Where Your Life is Worth One Bullet

We’ll call him Muhammed. He lives in a Somali refugee camp in eastern Ethiopia. He is Bantu, a clan that is severely discriminated against by other Somali clans. Why? Racism is part of it. His features are more “African”-looking, and his skin is much darker than the typical “Somali.”

He told me that after a week of riding in cars and buses, costing somewhere around 50 or so U.S. dollars, he arrived to eastern Ethiopia from and finally was settled in the camp where I was working. He is there with his parents and siblings, in a rocky, desolate piece of land where the wind blows long and hard all day and where the sun burns into your bones.

I asked him about life in Moqadishu, where he is from:

I would be sitting in school and outside would be a gun battle. We’d do our work like nothing was going on outside. This was typical. You get used to it.

About daily life:

Going to the market was very difficult. If you had money, the militias would see you and ask you to turn it over. If you wore nice clothes, or clean clothes, they’d see you and come up and say ‘You have nice clothes, so you must have money. Give it to me.’ And if you refused they’d pull out a bullet and ask you if you knew what is was. They’d say, ‘This is your life. Your life is worth one bullet.’ Give me your money or your life is over.

About being a refugee:

It’s ok. But my mind is in the U.S. I want to get there. I see myself with a backpack on and being on a campus. Studying in peace. I want to do something with computers.

I ask about his chances for resettlement to the West. Most countries like single men and women, those without famlies. Muhammed is with his family. They all share the same ration card. It decreases his odds greatly.

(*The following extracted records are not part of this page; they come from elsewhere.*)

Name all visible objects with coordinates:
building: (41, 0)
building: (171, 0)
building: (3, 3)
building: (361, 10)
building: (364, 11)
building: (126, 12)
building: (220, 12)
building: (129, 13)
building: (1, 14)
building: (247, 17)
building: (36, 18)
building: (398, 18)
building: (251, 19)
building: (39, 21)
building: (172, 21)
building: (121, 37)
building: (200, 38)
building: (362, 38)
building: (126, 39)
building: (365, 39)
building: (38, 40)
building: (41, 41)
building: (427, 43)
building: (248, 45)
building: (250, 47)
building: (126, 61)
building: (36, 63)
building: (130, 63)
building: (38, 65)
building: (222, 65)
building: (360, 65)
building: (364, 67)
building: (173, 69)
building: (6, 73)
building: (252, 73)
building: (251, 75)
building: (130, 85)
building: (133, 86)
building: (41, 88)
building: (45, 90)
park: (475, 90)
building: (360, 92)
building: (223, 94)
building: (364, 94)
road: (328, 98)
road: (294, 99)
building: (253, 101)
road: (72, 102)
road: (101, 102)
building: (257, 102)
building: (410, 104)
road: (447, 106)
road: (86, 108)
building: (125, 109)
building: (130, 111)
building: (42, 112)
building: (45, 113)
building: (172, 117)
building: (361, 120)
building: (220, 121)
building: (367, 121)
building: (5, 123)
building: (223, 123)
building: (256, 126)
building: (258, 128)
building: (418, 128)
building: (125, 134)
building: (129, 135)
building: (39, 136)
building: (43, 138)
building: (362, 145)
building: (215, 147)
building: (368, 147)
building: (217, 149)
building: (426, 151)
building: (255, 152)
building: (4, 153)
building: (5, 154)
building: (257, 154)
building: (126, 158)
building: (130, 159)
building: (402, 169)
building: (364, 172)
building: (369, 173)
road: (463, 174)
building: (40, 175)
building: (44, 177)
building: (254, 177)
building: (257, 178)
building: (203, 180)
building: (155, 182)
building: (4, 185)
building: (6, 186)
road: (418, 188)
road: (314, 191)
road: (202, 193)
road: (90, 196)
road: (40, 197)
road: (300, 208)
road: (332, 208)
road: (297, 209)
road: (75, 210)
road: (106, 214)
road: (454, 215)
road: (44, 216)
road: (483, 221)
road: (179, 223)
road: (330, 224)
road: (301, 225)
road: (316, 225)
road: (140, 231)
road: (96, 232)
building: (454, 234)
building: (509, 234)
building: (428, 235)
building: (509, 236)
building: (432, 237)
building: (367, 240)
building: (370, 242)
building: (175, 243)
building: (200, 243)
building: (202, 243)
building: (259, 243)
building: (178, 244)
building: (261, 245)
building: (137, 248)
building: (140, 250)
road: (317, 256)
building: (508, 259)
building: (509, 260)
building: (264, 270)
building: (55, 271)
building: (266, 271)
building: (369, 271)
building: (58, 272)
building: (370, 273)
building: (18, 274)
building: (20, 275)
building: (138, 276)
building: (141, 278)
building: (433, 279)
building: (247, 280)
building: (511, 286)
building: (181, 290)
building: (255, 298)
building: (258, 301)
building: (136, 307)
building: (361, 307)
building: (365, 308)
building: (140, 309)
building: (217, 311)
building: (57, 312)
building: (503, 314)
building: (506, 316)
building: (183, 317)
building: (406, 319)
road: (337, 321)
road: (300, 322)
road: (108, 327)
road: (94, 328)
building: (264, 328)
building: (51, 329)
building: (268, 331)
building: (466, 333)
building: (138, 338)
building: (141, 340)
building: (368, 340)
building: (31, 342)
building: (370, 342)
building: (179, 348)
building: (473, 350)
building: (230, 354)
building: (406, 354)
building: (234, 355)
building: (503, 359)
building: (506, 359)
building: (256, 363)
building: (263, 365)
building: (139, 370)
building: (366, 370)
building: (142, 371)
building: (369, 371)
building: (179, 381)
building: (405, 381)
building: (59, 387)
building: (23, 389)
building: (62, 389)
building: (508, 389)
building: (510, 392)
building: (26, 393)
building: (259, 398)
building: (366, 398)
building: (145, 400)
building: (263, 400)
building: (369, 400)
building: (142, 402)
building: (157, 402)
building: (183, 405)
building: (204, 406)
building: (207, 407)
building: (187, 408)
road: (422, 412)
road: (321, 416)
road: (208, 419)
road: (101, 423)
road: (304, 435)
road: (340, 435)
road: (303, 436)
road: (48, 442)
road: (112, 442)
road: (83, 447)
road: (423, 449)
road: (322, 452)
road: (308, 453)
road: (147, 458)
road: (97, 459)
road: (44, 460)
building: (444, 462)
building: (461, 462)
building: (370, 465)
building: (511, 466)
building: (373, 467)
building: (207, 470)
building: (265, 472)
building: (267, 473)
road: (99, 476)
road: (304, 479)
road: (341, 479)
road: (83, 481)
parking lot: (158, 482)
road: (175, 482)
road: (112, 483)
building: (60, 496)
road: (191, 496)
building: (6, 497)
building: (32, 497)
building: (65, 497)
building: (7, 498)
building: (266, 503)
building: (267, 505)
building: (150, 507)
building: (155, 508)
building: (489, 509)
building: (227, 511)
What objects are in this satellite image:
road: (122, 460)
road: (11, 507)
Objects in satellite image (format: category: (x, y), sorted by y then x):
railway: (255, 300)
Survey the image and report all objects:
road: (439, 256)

I tell him that I’ve read that Sudanese refugees would lie and say they were orphans, that their parents would hide in the camp during interview times. He says he would never do that, that he is not an orphan, that his family is everything to him. I suggest that maybe he could do more for them by getting out of the camp and getting his education. He thinks about it.

He speaks Somali, Arabic and English fluently. He is obviously intelligent. I’ve met many refugees over the years, and Muhammed stands out to me. My colleagues agree; he is unique.

Immediately, I liked him. He is warm, sincere, has a look in his eyes which you know you can trust. And he laughs, a lot!

How is it that his life has become this?

Leaving his hometown where his worth could have been devalued to nothing by a bullet fired by a warlord’s gang in a country without a government since 1991. A country currently occupied by Ethiopia, a U.S. ally in the “war on terror.” A place where the U.S. has its hands puppetting the geo-political goings-on.

Now he may end up living in a hut for the next decade or more, like some of his countrymen and women who first fled in 1991 and are still living in the camps. His beautiful mind wasted. The world never getting to see Muhammed’s potential.

And we lose too. We who sit in our comfort and idle our days reading news of the world and getting angry about it but do nothing to resolve it. Instead we take out a beer and shake our heads, maybe look up at the stars and give up, thinking it’s too big for one person to deal with.

Or is it? What if we all dealt with it in our own way? What if we make more of an effort?

Muhammed said to me when I was leaving:

Please. Do what you can for me? It’s all I ask.

I tell him I will do my best. But will I? What is my best? How will I know I have done everything I can, that it will be my best?

What about you? How will you know? Do you want to know?